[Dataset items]
Content starts

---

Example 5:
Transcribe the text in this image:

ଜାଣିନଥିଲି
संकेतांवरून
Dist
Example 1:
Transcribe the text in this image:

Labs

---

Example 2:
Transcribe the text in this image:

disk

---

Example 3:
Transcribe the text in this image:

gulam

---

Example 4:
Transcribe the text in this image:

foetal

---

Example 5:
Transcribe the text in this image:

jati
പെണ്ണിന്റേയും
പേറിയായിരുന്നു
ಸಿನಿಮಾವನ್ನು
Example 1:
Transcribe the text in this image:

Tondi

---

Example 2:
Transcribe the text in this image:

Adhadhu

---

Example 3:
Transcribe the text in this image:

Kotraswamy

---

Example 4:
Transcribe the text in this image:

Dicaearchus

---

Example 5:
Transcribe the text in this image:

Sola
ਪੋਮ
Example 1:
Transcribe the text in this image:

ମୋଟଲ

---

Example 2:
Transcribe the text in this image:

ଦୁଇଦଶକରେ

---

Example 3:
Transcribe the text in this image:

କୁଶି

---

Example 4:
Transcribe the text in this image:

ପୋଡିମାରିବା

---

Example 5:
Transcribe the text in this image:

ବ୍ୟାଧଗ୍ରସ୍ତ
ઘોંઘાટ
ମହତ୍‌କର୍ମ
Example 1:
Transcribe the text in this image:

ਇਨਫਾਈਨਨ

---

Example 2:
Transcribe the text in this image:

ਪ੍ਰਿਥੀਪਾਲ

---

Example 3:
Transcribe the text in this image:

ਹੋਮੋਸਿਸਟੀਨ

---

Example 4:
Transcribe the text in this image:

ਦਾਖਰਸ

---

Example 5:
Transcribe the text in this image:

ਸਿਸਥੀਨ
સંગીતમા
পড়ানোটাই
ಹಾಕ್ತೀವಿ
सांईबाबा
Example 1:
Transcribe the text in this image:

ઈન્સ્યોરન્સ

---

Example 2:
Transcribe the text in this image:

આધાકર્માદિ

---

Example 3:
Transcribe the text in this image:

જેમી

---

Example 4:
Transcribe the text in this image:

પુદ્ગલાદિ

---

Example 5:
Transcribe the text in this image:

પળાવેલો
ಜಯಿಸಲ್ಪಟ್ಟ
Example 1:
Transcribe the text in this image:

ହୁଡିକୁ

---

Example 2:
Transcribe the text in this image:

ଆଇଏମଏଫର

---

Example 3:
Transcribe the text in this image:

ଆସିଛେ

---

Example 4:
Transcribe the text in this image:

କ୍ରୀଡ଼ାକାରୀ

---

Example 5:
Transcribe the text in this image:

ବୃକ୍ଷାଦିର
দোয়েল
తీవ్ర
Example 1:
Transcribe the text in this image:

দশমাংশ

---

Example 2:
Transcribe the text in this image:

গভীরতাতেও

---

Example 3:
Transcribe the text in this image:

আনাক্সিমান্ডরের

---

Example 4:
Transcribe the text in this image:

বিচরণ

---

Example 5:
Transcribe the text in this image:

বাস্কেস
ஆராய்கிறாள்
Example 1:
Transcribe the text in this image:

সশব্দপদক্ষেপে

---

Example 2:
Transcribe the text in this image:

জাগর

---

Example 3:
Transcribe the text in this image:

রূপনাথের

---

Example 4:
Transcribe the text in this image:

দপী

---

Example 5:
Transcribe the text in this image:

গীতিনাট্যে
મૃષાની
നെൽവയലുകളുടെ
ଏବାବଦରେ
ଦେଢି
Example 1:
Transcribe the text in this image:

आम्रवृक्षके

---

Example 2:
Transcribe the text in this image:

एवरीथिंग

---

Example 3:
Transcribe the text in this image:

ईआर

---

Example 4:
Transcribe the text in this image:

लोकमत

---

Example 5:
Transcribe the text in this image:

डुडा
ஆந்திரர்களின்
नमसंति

Content ends

- WHAT YOU HAVE TO DO:
Each record above has to be set down again, exactly and completely.

- OUTPUT BELOW:
---

Example 5:
Transcribe the text in this image:

ଜାଣିନଥିଲି
संकेतांवरून
Dist
Example 1:
Transcribe the text in this image:

Labs

---

Example 2:
Transcribe the text in this image:

disk

---

Example 3:
Transcribe the text in this image:

gulam

---

Example 4:
Transcribe the text in this image:

foetal

---

Example 5:
Transcribe the text in this image:

jati
പെണ്ണിന്റേയും
പേറിയായിരുന്നു
ಸಿನಿಮಾವನ್ನು
Example 1:
Transcribe the text in this image:

Tondi

---

Example 2:
Transcribe the text in this image:

Adhadhu

---

Example 3:
Transcribe the text in this image:

Kotraswamy

---

Example 4:
Transcribe the text in this image:

Dicaearchus

---

Example 5:
Transcribe the text in this image:

Sola
ਪੋਮ
Example 1:
Transcribe the text in this image:

ମୋଟଲ

---

Example 2:
Transcribe the text in this image:

ଦୁଇଦଶକରେ

---

Example 3:
Transcribe the text in this image:

କୁଶି

---

Example 4:
Transcribe the text in this image:

ପୋଡିମାରିବା

---

Example 5:
Transcribe the text in this image:

ବ୍ୟାଧଗ୍ରସ୍ତ
ઘોંઘાટ
ମହତ୍‌କର୍ମ
Example 1:
Transcribe the text in this image:

ਇਨਫਾਈਨਨ

---

Example 2:
Transcribe the text in this image:

ਪ੍ਰਿਥੀਪਾਲ

---

Example 3:
Transcribe the text in this image:

ਹੋਮੋਸਿਸਟੀਨ

---

Example 4:
Transcribe the text in this image:

ਦਾਖਰਸ

---

Example 5:
Transcribe the text in this image:

ਸਿਸਥੀਨ
સંગીતમા
পড়ানোটাই
ಹಾಕ್ತೀವಿ
सांईबाबा
Example 1:
Transcribe the text in this image:

ઈન્સ્યોરન્સ

---

Example 2:
Transcribe the text in this image:

આધાકર્માદિ

---

Example 3:
Transcribe the text in this image:

જેમી

---

Example 4:
Transcribe the text in this image:

પુદ્ગલાદિ

---

Example 5:
Transcribe the text in this image:

પળાવેલો
ಜಯಿಸಲ್ಪಟ್ಟ
Example 1:
Transcribe the text in this image:

ହୁଡିକୁ

---

Example 2:
Transcribe the text in this image:

ଆଇଏମଏଫର

---

Example 3:
Transcribe the text in this image:

ଆସିଛେ

---

Example 4:
Transcribe the text in this image:

କ୍ରୀଡ଼ାକାରୀ

---

Example 5:
Transcribe the text in this image:

ବୃକ୍ଷାଦିର
দোয়েল
తీవ్ర
Example 1:
Transcribe the text in this image:

দশমাংশ

---

Example 2:
Transcribe the text in this image:

গভীরতাতেও

---

Example 3:
Transcribe the text in this image:

আনাক্সিমান্ডরের

---

Example 4:
Transcribe the text in this image:

বিচরণ

---

Example 5:
Transcribe the text in this image:

বাস্কেস
ஆராய்கிறாள்
Example 1:
Transcribe the text in this image:

সশব্দপদক্ষেপে

---

Example 2:
Transcribe the text in this image:

জাগর

---

Example 3:
Transcribe the text in this image:

রূপনাথের

---

Example 4:
Transcribe the text in this image:

দপী

---

Example 5:
Transcribe the text in this image:

গীতিনাট্যে
મૃષાની
നെൽവയലുകളുടെ
ଏବାବଦରେ
ଦେଢି
Example 1:
Transcribe the text in this image:

आम्रवृक्षके

---

Example 2:
Transcribe the text in this image:

एवरीथिंग

---

Example 3:
Transcribe the text in this image:

ईआर

---

Example 4:
Transcribe the text in this image:

लोकमत

---

Example 5:
Transcribe the text in this image:

डुडा
ஆந்திரர்களின்
नमसंति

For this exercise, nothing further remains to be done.